Tarzán creyó que había muerto, hasta que, repentinamente, el sueco alzó los ojos hacia los del hombre-mono, emitió un suspiro y dijo, en voz tan baja y débil que apenas era un susurro:
–Craio qui pronto tindrimos incema un vendaval de mail dimoneos.
Y expiró.
XI
Tambudza
Tarzán excavó una sepultura poco profunda para enterrar al cocinero del Kincaid, bajo cuyo repelente exterior latía el corazón de un caballero de gran nobleza. En aquella inhóspita y despiadada jungla, era todo lo que podía hacer por el hombre que había dado su vida mientras intentaba proteger a la esposa e hijo del hombre-mono.
Acto seguido, Tarzán reanudó la persecución de Rokoff. Ahora que tenía la certeza de que la mujer que marchaba por delante de él era realmente Jane, que había vuelto a caer en poder del ruso, a lord Greystoke le parecía que, con toda la extraordinaria rapidez de sus ágiles y veloces piernas, avanzaba a ritmo de tortuga.

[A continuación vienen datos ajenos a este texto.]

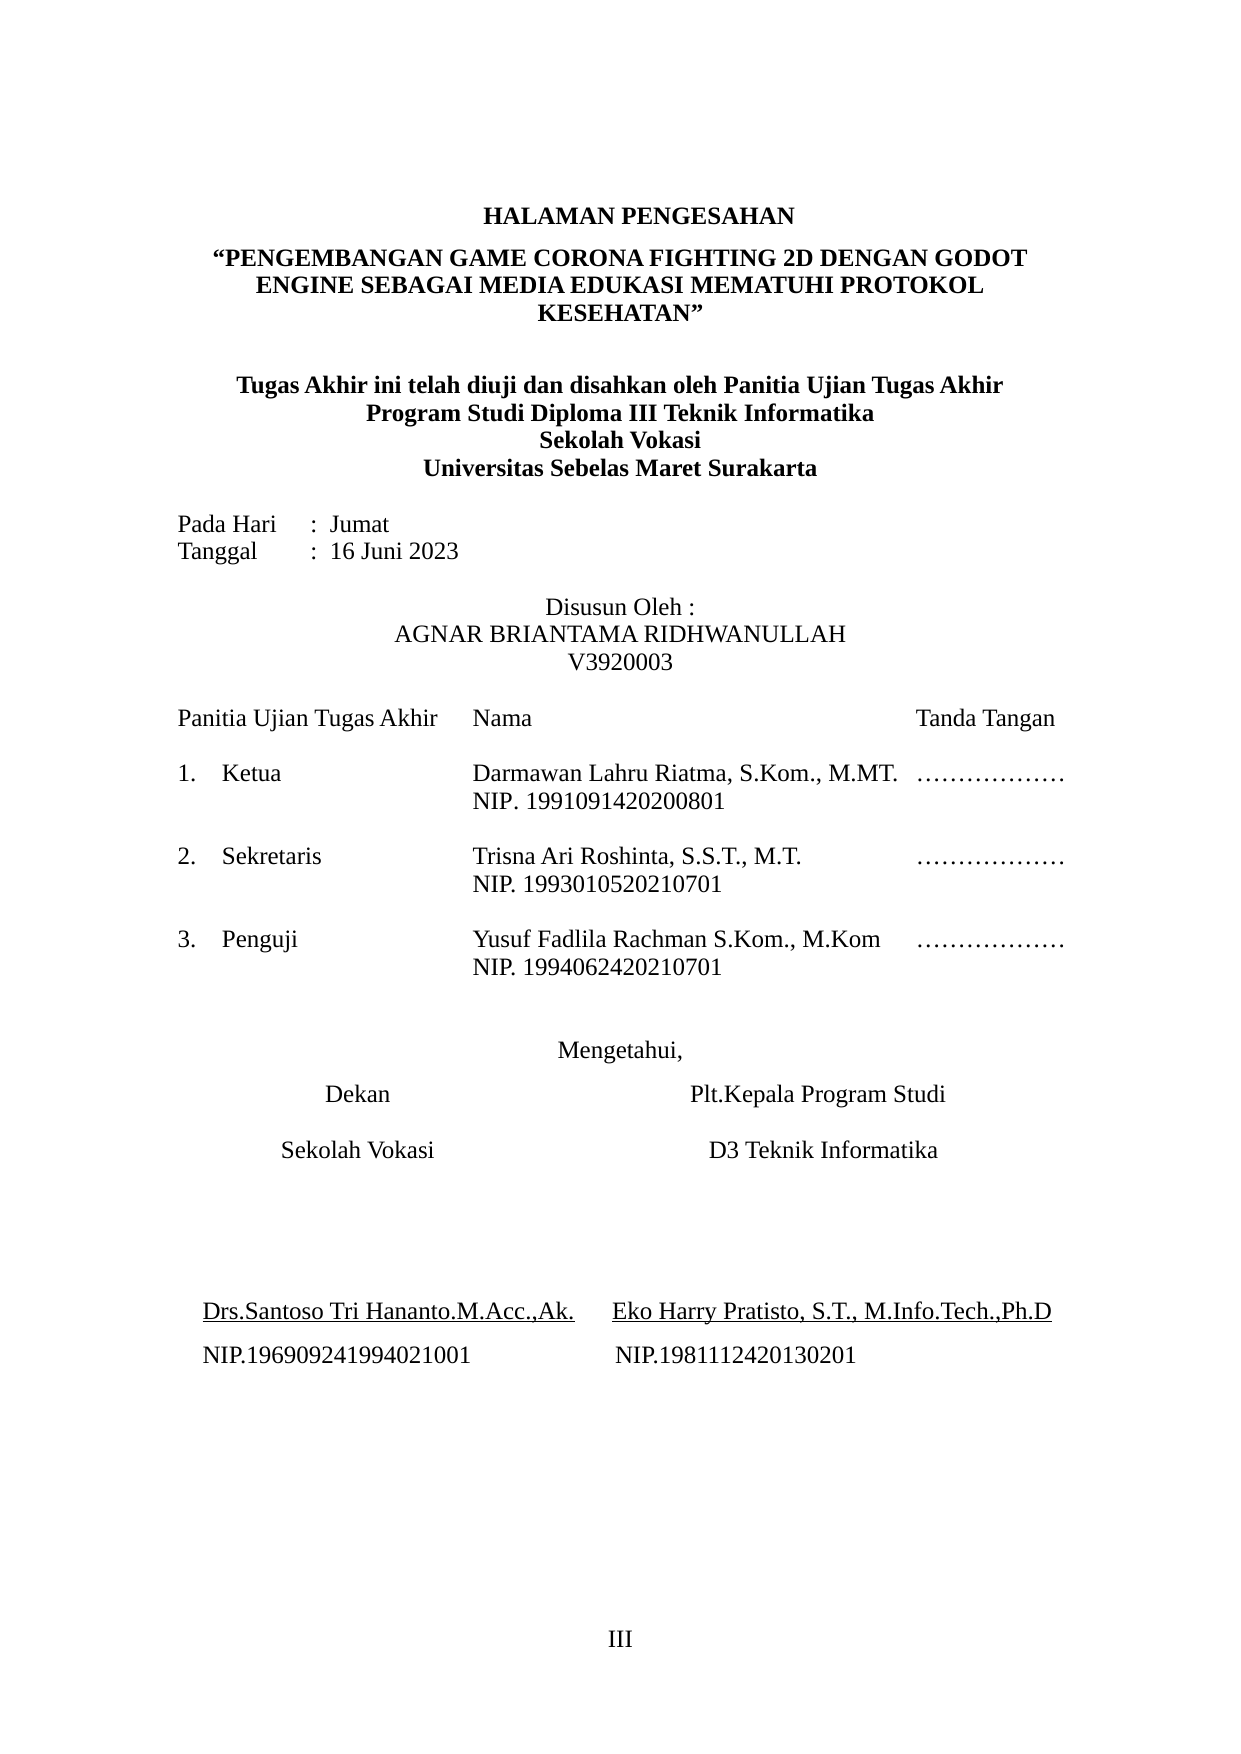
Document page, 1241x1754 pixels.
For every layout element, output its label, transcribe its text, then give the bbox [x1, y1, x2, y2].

Le resultaba muy difícil seguir el rastro, porque en aquella zona de la selva eran muchos los senderos que se cruzaban y entrecruzaban, que se bifurcaban en todas direcciones y que habían pisoteado infinidad de indígenas en sus idas y venidas. Los pies de los porteadores que marchaban detrás de los blancos habían borrado las huellas de éstos y, por encima de todas esas pisadas, otros indígenas y otros animales salvajes imprimieron luego las de sus pies y de sus patas.
Era para desorientar al más pintado; sin embargo, Tarzán continuó en el empeño con toda su perseverancia, recurriendo al olfato allí donde la vista no llegaba. El olfato le parecía en aquella ocasión más eficaz y más digno de confianza que cualquier otro sentido para mantenerse en la verdadera pista. Pero, por más que extremó su atención, la noche le encontró en un punto donde ya no le cupo ni el menor asomo de duda de que seguía la pista equivocada.
Sabía que su tropa iba a mostrarse dispuesta a seguir su rastro, de modo que puso buen cuidado en dejar huellas evidentes, apartando a menudo las enredaderas y quebrando las ramas de los matorrales que bordeaban los senderos. Se preocupaba, además, de dejar en otros puntos emanaciones que revelarían indubitablemente su paso por allí.
Cuando la noche lo tiñó todo de negro, el cielo descargó un diluvio torrencial y el hombre-mono, sumido en la frustración, no pudo hacer otra cosa que ponerse parcialmente a cubierto bajo las ramas de un árbol gigantesco, a la espera de que llegase la mañana.